= Your goal =
Search the entries for the word "area". Copy each line in which it is found.

= Recorded data =
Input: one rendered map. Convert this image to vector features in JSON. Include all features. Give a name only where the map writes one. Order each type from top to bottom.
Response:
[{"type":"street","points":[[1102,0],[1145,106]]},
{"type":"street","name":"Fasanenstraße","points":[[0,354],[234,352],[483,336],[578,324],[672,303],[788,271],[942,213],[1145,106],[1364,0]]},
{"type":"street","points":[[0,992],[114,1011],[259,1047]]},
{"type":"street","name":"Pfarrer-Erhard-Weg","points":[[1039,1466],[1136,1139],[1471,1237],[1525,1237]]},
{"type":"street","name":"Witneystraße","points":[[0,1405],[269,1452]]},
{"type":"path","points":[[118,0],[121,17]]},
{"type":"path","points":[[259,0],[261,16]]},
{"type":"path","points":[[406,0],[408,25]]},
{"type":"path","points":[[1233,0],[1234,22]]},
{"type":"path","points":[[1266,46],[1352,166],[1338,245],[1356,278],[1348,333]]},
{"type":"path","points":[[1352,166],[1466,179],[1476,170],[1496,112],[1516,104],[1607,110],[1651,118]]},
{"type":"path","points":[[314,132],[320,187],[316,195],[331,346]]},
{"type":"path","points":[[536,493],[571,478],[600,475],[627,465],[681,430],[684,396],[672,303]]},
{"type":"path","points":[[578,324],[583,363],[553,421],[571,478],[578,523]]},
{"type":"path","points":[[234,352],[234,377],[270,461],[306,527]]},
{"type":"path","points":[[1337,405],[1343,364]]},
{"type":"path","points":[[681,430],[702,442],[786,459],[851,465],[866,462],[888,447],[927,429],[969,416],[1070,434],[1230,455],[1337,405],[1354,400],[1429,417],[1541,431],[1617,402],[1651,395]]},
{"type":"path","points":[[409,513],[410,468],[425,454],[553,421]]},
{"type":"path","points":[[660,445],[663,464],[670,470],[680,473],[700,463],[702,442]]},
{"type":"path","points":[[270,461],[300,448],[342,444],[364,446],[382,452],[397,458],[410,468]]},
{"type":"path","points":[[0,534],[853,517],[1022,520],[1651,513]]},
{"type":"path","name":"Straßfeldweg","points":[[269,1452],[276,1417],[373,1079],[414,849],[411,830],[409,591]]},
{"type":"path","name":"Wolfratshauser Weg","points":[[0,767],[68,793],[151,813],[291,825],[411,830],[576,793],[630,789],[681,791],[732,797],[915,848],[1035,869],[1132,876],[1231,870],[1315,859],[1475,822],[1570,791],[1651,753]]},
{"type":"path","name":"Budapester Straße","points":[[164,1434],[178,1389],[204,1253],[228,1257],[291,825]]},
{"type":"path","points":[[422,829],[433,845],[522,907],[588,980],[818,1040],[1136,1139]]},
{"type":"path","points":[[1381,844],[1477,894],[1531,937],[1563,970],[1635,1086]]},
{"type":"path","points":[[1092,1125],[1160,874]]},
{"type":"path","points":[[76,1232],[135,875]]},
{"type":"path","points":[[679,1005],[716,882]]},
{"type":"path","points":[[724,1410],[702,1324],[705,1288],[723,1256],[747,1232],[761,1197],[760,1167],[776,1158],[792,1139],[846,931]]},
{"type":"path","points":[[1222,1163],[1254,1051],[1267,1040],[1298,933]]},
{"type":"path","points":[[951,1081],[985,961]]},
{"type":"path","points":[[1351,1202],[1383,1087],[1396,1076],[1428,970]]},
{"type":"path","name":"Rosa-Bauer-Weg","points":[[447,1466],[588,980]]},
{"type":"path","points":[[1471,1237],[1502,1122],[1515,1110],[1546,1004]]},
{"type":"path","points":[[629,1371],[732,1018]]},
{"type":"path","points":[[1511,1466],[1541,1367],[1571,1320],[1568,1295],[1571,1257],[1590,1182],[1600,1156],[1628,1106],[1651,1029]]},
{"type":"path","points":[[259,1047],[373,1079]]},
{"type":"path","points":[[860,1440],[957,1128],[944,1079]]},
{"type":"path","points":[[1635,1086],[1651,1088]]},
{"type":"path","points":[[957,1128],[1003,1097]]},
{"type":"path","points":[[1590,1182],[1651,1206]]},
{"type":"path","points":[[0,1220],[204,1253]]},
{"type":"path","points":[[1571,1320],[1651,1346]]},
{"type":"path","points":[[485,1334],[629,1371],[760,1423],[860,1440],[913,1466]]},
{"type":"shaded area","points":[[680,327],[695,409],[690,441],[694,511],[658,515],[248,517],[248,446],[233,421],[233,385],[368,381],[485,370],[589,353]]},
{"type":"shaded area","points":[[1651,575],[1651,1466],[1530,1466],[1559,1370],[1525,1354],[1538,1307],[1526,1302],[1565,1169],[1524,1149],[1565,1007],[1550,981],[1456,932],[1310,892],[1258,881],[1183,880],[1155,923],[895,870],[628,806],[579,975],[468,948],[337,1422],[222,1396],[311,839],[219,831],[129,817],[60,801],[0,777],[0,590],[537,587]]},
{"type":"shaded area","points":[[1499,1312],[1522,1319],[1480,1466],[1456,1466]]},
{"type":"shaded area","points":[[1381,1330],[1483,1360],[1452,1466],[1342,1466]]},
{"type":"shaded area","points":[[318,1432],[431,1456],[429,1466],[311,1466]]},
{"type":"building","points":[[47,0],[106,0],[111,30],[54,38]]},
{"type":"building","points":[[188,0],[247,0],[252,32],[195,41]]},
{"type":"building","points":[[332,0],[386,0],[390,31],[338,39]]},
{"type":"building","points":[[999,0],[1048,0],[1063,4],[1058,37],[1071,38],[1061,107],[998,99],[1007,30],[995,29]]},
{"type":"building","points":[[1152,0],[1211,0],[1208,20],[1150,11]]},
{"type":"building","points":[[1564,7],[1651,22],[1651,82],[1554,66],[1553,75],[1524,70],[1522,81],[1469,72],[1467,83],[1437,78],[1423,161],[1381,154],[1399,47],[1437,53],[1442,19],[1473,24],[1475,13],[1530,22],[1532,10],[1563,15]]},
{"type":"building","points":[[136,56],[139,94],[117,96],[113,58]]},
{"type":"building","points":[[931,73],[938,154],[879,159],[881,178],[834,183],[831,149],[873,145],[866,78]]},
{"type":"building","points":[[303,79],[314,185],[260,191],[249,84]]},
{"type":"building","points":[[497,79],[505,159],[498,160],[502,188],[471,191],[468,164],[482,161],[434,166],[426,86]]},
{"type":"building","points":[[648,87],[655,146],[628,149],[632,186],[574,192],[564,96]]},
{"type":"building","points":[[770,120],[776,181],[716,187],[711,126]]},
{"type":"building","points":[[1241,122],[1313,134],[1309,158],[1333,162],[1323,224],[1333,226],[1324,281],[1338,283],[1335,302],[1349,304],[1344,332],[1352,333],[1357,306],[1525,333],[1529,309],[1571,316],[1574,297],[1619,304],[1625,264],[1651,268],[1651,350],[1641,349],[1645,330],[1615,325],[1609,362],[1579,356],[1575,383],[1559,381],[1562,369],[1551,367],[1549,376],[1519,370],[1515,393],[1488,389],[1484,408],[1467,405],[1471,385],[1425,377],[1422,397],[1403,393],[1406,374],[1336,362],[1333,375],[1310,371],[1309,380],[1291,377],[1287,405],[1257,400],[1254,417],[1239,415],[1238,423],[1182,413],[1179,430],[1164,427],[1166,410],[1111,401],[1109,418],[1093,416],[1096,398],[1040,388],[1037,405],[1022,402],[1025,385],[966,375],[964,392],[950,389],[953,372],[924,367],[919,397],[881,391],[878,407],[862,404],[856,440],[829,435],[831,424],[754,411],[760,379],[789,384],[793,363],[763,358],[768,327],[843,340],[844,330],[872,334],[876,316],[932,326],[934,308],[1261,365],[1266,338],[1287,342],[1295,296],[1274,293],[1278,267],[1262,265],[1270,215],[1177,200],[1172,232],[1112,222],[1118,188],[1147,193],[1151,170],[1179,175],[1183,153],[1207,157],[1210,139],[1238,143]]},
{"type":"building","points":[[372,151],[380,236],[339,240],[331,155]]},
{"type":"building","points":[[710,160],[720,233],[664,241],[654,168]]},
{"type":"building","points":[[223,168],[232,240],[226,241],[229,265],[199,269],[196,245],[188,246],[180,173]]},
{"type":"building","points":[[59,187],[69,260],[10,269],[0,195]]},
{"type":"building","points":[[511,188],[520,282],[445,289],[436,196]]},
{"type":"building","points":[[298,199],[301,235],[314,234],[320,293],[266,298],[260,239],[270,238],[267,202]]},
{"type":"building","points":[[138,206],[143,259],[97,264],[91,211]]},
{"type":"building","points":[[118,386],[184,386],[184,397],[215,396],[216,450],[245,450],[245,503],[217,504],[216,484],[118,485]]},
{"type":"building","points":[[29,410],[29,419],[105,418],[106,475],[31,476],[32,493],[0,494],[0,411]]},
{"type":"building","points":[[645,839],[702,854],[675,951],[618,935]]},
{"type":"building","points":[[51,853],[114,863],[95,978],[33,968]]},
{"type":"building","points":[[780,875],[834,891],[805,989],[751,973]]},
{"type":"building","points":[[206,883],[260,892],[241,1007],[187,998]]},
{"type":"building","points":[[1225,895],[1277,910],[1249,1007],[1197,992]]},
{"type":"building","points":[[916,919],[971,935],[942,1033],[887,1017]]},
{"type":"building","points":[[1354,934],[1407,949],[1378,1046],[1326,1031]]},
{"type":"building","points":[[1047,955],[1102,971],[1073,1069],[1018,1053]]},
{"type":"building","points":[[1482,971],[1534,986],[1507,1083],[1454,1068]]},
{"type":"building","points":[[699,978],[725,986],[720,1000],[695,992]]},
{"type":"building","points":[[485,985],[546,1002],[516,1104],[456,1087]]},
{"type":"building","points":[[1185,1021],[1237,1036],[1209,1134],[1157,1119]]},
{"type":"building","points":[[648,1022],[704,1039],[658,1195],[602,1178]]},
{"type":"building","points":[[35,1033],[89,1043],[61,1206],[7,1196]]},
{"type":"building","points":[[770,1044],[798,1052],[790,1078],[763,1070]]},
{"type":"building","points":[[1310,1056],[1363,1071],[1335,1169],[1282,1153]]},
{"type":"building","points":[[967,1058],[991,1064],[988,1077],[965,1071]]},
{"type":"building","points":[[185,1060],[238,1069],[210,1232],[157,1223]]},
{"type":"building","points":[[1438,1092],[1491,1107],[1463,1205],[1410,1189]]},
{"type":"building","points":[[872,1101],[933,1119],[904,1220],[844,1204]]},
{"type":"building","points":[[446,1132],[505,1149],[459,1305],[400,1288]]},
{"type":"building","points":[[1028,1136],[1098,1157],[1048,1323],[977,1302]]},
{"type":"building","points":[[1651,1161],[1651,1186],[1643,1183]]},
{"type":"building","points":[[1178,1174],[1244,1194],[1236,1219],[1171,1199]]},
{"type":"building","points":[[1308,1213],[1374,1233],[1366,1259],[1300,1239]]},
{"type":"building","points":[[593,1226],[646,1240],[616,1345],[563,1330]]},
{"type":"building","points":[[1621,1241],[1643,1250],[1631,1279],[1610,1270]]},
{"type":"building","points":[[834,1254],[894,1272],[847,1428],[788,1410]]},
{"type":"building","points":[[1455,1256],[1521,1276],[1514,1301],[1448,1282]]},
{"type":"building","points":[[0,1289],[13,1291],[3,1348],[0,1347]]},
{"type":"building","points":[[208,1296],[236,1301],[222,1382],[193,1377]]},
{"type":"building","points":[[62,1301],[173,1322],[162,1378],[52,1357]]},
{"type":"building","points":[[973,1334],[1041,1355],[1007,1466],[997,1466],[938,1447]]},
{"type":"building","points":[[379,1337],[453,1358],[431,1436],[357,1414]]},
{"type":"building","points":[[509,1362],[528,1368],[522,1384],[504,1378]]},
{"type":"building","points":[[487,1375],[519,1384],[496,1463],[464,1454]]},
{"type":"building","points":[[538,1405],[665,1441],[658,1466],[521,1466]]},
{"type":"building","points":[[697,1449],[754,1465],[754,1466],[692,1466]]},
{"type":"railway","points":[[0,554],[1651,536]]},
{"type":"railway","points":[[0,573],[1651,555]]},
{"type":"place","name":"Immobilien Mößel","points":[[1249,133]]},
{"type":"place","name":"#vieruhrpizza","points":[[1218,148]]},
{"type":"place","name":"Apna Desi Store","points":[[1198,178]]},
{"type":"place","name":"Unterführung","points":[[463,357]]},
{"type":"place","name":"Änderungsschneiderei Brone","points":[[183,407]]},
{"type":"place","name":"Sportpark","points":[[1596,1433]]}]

= Exercise answer =
{"type":"shaded area","points":[[680,327],[695,409],[690,441],[694,511],[658,515],[248,517],[248,446],[233,421],[233,385],[368,381],[485,370],[589,353]]},
{"type":"shaded area","points":[[1651,575],[1651,1466],[1530,1466],[1559,1370],[1525,1354],[1538,1307],[1526,1302],[1565,1169],[1524,1149],[1565,1007],[1550,981],[1456,932],[1310,892],[1258,881],[1183,880],[1155,923],[895,870],[628,806],[579,975],[468,948],[337,1422],[222,1396],[311,839],[219,831],[129,817],[60,801],[0,777],[0,590],[537,587]]},
{"type":"shaded area","points":[[1499,1312],[1522,1319],[1480,1466],[1456,1466]]},
{"type":"shaded area","points":[[1381,1330],[1483,1360],[1452,1466],[1342,1466]]},
{"type":"shaded area","points":[[318,1432],[431,1456],[429,1466],[311,1466]]},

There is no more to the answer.